──────── EXCERTO DA FONTE

Por esse motivo, a escolarização do trabalhador é vista unicamente como elemento
mediador para a efetivação do trabalho. Assim, os propósitos do conjunto de
conhecimentos transmitidos pela escola encontra substantivo significado para a
efetivação dos processos do trabalho quando tem como objetivo principal, a
transformação da natureza para atender às finalidades humanas. A escolarização
promovida pela transmissão do conjunto imaterial representada pelos elementos culturais
é o que possibilita influenciar os homens para agir de acordo com o modo de produção e
ao comportamento social esperado. Significa, sobretudo, alienação real do produto do
trabalho, do conhecimento e da própria existência enquanto sujeito histórico da sua
própria vida, insignificante no processo de produção de mercadorias, ele mesmo
transformado em coisa, que não precisa pensar ou mudar a sua forma de viver.

────────────────

| SUAS INSTRUÇÕES |
De acordo com o excerto da fonte, de que modo é vista a escolarização do trabalhador?

──────── MATERIAL

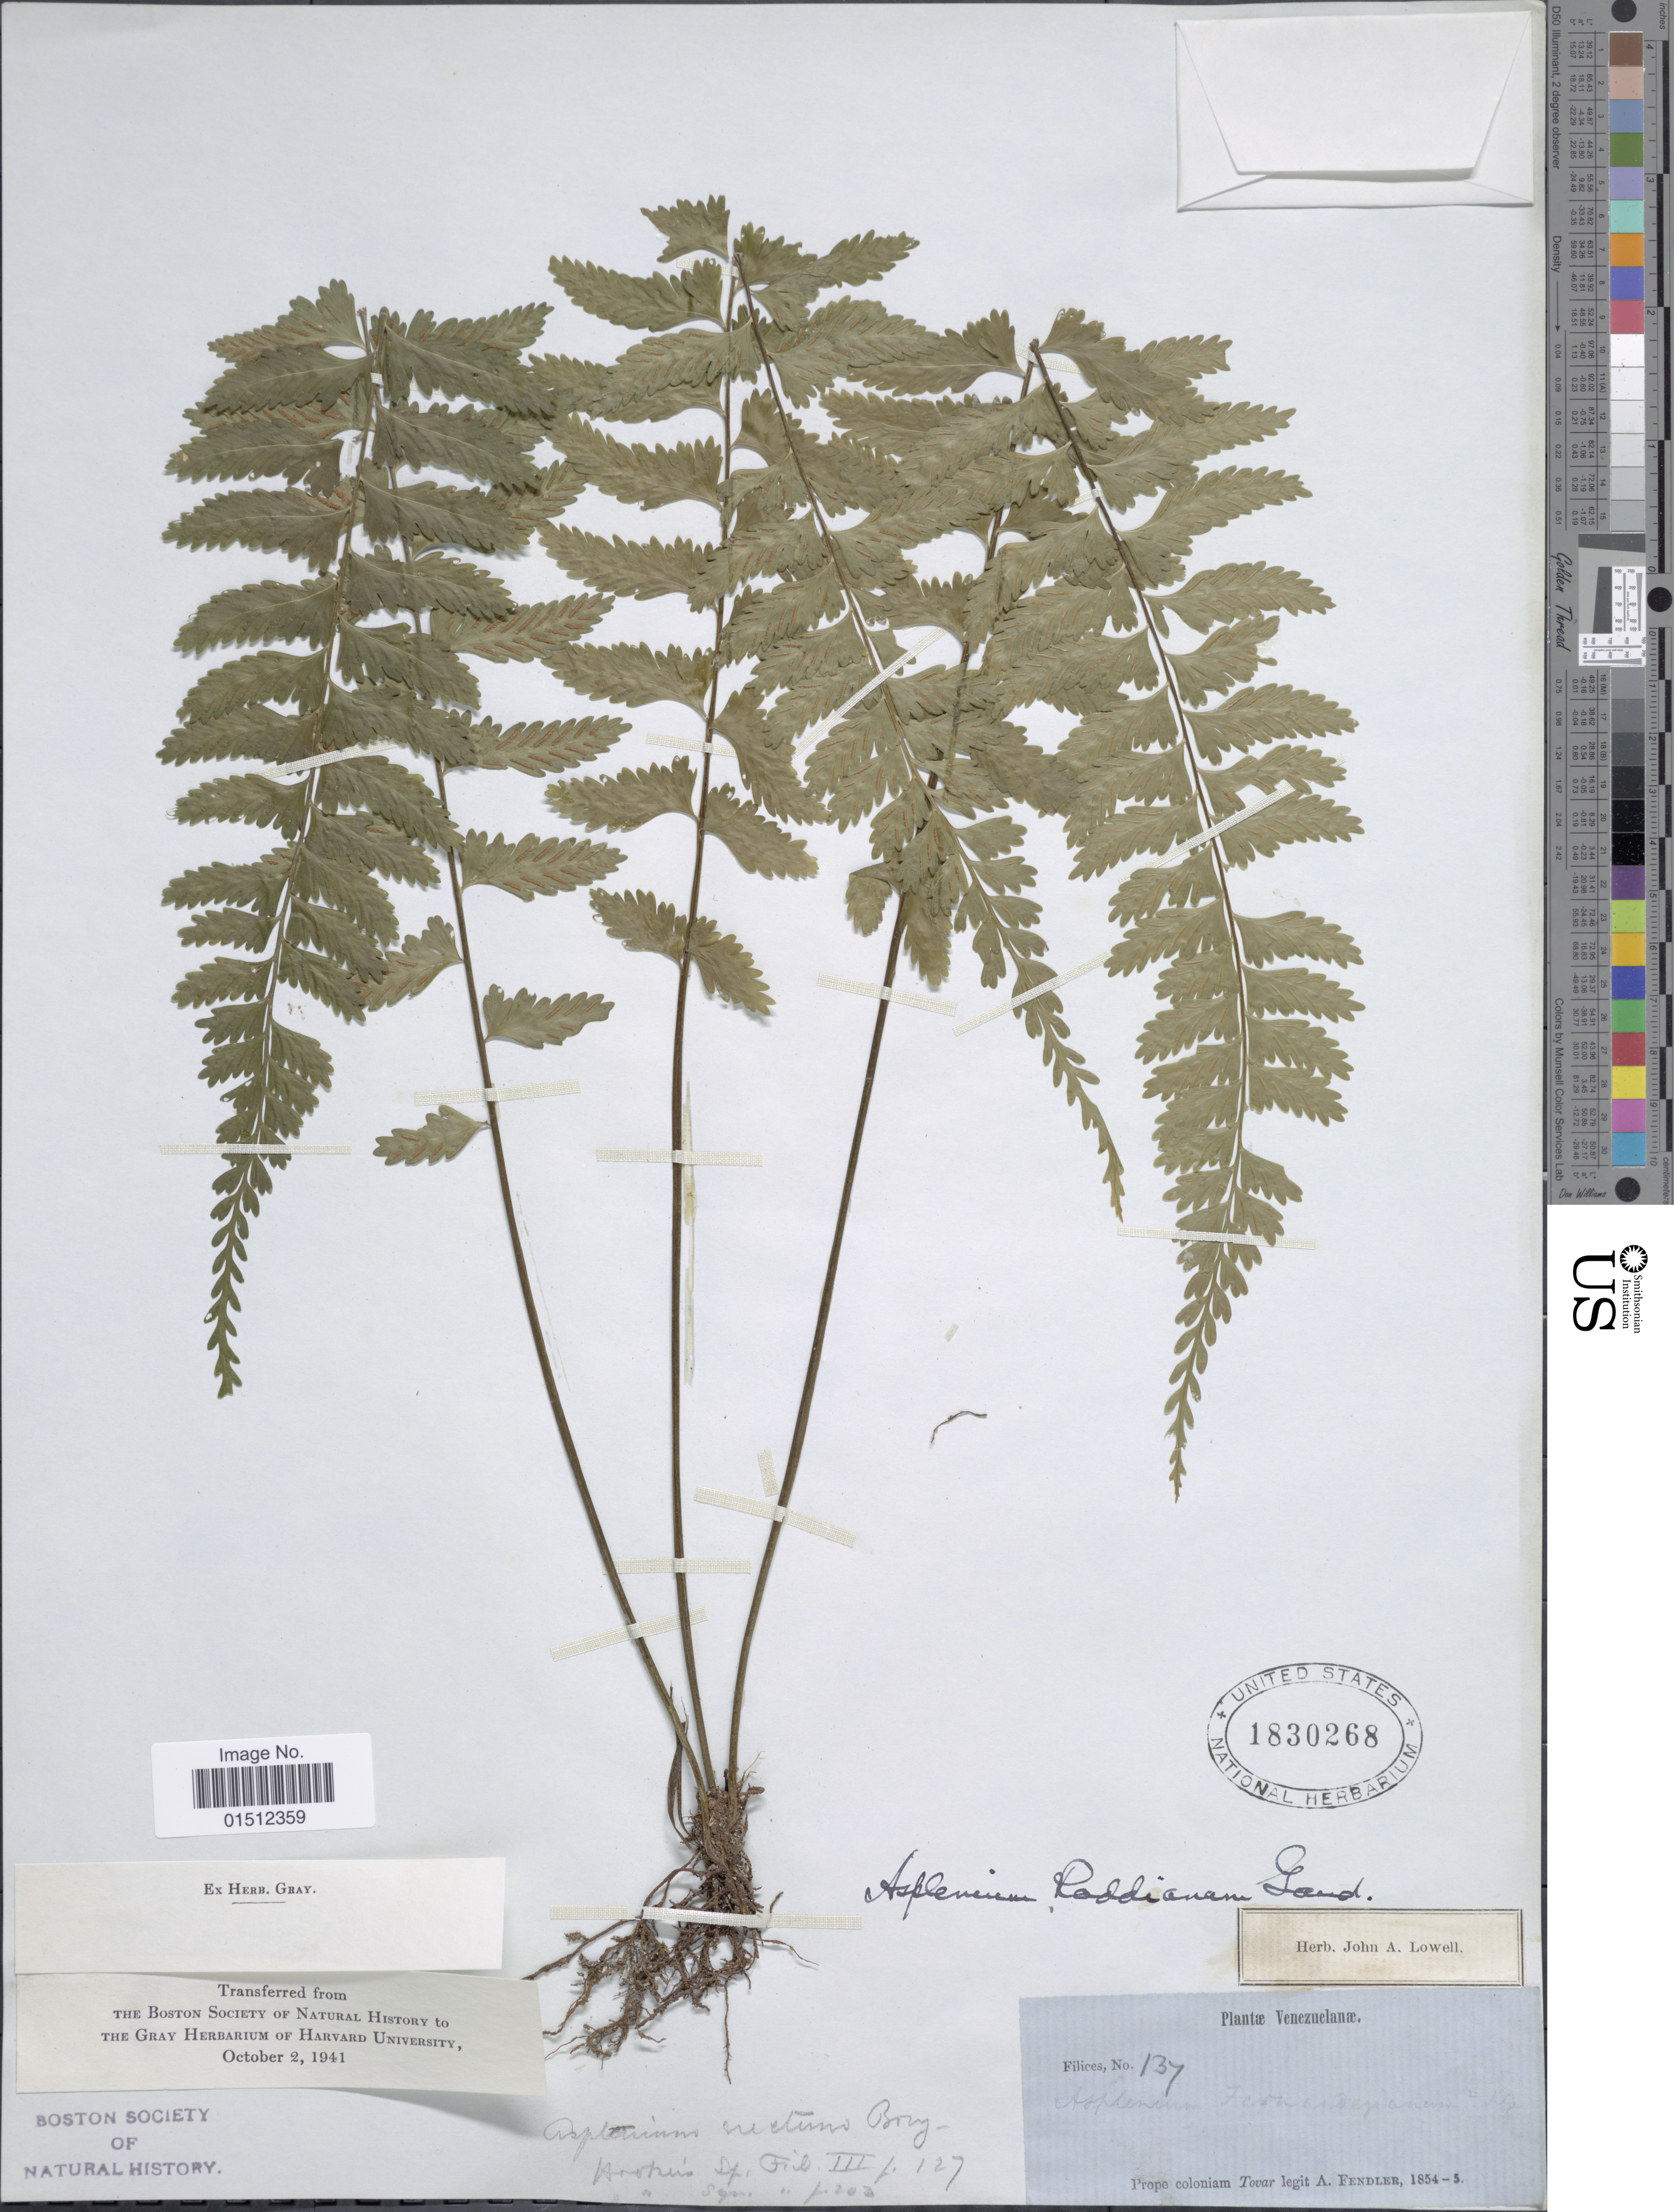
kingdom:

────────────────

| RESPOSTA DO EXERCÍCIO |
Unicamente como elemento mediador para a efetivação do trabalho.